Un peu plus tard, la peste bovine, parfaitement identifiable, sera de façon durable la cause de graves épizooties, et l’humanité subira, pendant des siècles et avec la même résignation, les mêmes maux.

Peu avant l’ère chrétienne, des esclaves, attachés à la surveillance des troupeaux, qu’ils connaissent bien, font de précieuses observations, traitent les animaux malades et pratiquent de cette manière ce qui devient un art, mais reste élémentaire.

Les progrès sont très lents. La médecine animale, bien que se libérant peu à peu de toute influence surnaturelle, reste aléatoire. La profession médicale, écrit Pline, est peu conforme à la dignité romaine. Galien* (v. 131 - v. 201), qui marque l’apogée de la médecine humaine, n’apporte rien à la médecine animale, en dépit des dissections qu’il pratique sur de nombreux animaux.

C’est au xe s. que paraît à Byzance un ouvrage magistral sur l’élevage et la médecine du bétail : Hippiatrika, rédigé par des hippiatres byzantins.

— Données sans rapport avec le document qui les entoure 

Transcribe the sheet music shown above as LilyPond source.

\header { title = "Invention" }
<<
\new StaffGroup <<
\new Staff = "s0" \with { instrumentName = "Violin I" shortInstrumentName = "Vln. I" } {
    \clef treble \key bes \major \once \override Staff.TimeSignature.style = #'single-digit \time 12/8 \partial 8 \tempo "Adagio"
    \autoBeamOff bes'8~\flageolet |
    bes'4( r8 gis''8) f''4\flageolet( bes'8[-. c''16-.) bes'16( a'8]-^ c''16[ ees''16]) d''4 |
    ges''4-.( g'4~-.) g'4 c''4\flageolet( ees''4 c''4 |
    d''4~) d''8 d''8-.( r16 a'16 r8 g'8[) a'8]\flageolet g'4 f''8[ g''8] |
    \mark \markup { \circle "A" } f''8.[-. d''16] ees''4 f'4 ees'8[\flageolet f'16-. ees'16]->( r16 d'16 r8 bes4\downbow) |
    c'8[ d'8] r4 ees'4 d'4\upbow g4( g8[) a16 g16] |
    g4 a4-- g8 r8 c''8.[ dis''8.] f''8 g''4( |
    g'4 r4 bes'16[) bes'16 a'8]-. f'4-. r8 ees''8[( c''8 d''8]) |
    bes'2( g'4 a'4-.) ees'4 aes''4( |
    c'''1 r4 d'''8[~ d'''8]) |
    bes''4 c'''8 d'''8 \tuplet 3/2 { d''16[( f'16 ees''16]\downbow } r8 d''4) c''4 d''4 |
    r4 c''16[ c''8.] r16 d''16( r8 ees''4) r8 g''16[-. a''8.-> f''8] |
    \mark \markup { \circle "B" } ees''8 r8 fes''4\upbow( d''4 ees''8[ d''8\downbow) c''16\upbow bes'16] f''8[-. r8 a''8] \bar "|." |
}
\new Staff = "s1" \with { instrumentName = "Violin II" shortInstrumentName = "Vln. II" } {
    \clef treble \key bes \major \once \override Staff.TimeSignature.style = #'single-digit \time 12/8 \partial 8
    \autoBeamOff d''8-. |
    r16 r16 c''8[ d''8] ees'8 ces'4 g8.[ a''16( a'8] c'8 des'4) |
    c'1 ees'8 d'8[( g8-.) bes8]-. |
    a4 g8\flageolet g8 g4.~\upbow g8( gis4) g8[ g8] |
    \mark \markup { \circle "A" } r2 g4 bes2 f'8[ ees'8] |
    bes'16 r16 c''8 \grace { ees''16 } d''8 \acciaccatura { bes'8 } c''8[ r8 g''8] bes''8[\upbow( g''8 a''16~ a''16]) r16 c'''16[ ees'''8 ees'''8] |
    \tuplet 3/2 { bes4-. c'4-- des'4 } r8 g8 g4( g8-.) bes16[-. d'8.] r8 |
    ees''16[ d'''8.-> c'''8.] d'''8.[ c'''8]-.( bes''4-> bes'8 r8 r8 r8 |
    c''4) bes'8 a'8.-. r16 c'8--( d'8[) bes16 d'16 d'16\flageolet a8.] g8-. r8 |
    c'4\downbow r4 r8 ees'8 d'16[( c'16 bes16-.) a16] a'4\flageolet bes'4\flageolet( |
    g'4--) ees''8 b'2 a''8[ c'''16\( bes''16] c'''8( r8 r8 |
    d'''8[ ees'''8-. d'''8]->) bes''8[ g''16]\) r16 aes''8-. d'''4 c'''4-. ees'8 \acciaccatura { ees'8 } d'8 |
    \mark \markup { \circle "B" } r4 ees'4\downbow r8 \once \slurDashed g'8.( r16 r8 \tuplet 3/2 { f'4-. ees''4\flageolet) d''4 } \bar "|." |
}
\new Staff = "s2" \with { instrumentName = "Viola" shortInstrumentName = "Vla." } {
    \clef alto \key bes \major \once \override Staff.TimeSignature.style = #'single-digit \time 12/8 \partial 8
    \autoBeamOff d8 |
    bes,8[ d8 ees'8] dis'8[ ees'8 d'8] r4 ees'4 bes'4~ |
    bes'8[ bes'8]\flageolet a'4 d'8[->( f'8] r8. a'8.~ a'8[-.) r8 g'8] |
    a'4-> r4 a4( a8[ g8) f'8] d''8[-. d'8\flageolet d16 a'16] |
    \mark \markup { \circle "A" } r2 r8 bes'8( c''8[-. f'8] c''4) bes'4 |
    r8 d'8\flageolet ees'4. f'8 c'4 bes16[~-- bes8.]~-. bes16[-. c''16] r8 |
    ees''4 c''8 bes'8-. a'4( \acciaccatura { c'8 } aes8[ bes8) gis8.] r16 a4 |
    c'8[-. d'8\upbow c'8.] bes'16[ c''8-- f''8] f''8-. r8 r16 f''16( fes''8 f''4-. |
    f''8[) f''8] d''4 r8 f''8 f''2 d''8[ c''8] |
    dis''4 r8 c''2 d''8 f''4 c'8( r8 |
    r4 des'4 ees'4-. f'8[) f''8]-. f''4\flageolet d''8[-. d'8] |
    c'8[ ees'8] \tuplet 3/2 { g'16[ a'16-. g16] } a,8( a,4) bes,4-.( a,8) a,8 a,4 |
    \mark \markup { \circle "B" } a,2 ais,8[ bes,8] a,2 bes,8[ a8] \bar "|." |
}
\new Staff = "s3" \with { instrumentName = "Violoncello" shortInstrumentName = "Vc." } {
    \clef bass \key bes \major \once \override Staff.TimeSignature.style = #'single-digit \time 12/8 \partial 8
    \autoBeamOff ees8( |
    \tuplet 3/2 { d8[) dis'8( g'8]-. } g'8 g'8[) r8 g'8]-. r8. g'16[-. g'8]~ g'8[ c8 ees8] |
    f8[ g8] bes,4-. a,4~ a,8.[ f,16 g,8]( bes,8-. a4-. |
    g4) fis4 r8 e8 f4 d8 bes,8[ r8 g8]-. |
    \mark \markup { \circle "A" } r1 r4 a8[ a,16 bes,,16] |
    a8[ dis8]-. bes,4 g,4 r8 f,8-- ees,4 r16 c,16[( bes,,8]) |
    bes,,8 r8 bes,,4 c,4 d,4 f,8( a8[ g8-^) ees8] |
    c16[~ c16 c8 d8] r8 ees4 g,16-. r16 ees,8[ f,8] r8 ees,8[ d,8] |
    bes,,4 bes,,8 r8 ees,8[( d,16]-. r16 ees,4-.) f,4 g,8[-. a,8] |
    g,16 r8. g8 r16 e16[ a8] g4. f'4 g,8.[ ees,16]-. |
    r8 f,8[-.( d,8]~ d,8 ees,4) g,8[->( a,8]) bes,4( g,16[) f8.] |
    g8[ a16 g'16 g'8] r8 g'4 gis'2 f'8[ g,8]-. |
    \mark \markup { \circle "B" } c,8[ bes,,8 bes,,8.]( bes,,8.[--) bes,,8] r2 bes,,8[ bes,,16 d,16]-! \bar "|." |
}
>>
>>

Les articles traitent de divers sujets en se rapportant particulièrement au Cheval : maladies générales (morve, gourme, fourbure, fièvres) ou locales (fractures), études sur les indications et les modalités de la saignée, considérations sur les boissons et les onguents. L’ouvrage compile des auteurs du ive s. : Hieroklês, vétérinaire praticien, expose avec compétence non seulement les maladies du Cheval, mais aussi ce qui se rapporte à l’élevage, à l’hygiène, au choix et à l’utilisation de cet animal, en recommandant d’observer avec attention les symptômes des maladies ; Theomnêstos, qui accompagne l’empereur d’Orient Licinius Licinianus, traite de la dysenterie, des plaies de harnachement, des maladies du Chien, et décrit même les signes du tétanos ; Apsyrtos, vétérinaire en chef de l’armée de Constantin le Grand, fera ensuite figure de chef d’école en exerçant son art à Prousa et à Nicomédie.

Bien que de lecture difficile en raison de son plan peu cohérent, Hippiatrika contient, en le condensant, tout ce qui était connu dans l’Antiquité en médecine vétérinaire. Si le Cheval y tient la plus grande place, avec une description de ses maladies organiques analogues à celles du temps présent, les maladies du bétail ne sont pas ignorées, non plus que quelques maladies du Chien. La chirurgie y apparaît plus évoluée que la médecine, et les grandes contagions sont longuement traitées. Ultérieurement, deux manuels de compilation combleront quelques lacunes de ce grand livre.

Un système de soins aux animaux a dû exister dès le début du Moyen Âge, fixant les attributions et les tarifs, les garanties dans les échanges et les louages, puis apparut la corporation de la « mareschalerie », sans que soit produite de publication sur la médecine animale, et cela jusqu’au xiie s. L’Église a pour les bêtes le mépris de Platon, leur niant une âme.

De leur côté, les Arabes transmettent les connaissances de l’Antiquité portant surtout sur le Cheval, qui, seul, les intéresse : la médecine du Cheval connaît, grâce à eux, une des périodes les plus brillantes de son histoire.